Même si la demande en combustibles fossiles a été forte ces dernières années, nous observons les signes d’un changement de direction. Parallèlement au déploiement d’alternatives à faibles émissions, le rythme d’ajout de nouveaux actifs fossiles a ralenti. Les ventes de voitures et de véhicules à deux ou trois roues équipés de moteurs thermiques sont de loin inférieures à leur niveau d’avant la pandémie de Covid-19. Dans le secteur de l’électricité, l’ajout de nouvelles centrales à charbon et au gaz naturel dans le monde a été divisé par deux, au minimum, comparé aux pics de construction antérieurs. Les ventes de chaudières à gaz résidentielles sont à la baisse et sont maintenant dépassées par les ventes de pompes à chaleur dans de nombreux pays européens et aux États-Unis.
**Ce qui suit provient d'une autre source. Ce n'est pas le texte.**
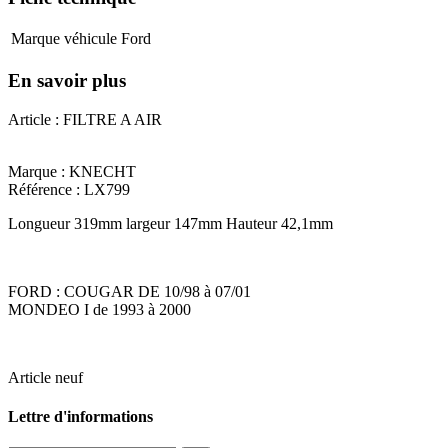
Marque véhicule
Ford
En savoir plus
Article : FILTRE A AIR
Marque : KNECHT
Référence : LX799
Longueur 319mm largeur 147mm Hauteur 42,1mm
FORD : COUGAR DE 10/98 à 07/01
MONDEO I de 1993 à 2000
Article neuf
Lettre d'informations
La Chine a changé le monde de l’énergie, mais la Chine change à son tour

La Chine joue un très grand rôle dans les tendances énergétiques mondiales ; cette influence évolue à mesure que son économie ralentit et se restructure, et que le recours aux énergies propres augmente. Au cours des dix dernières années, la Chine a représenté près des deux tiers de l’augmentation de la consommation mondiale de pétrole, près d’un tiers de la hausse de la consommation de gaz naturel et a été le principal acteur sur les marchés du charbon. Il est néanmoins largement reconnu, y compris par les dirigeants du pays, que l’économie chinoise atteint un point d’inflexion. Après un développement très rapide des infrastructures du pays, les possibilités de nouvelles extensions se réduisent. Le pays dispose déjà d’un réseau de trains à grande vitesse de classe internationale ; quant à la surface résidentielle par habitant, elle est désormais égale à celle du Japon, bien que le PIB par habitant soit encore bien inférieur. Cette saturation laisse entrevoir une baisse de la demande dans de nombreux secteurs énergivores comme le ciment et l’acier. La Chine fait également preuve d’un dynamisme exceptionnel dans les énergies propres, représentant près de la moitié des ajouts de solaire et d’éolien et bien plus de la moitié des ventes de véhicules électriques à l’échelle mondiale en 2022.

L’élan derrière la croissance économique de la Chine s’essouffle et une baisse supplémentaire de la demande en combustibles fossiles est possible si le ralentissement s’accentue. Dans nos scénarios, la croissance du PIB de la Chine se situe en moyenne juste sous la barre des 4 % par an jusqu’en 2030. Cela entraine un pic de sa demande énergétique totale vers le milieu de la décennie, et l’expansion robuste des énergies propres fait décliner la demande en combustibles fossiles ainsi que les émissions. Si la croissance à court terme de la Chine ralentissait d’un point de pourcentage supplémentaire, la demande en charbon en 2030 serait réduite d’une quantité presque égale au volume actuellement consommé par l’ensemble de l’Europe. En volume, les importations de pétrole diminueraient de 5 % et les importations de gaz naturel liquéfié (GNL) de plus de 20 %, avec des répercussions majeures sur les équilibres mondiaux.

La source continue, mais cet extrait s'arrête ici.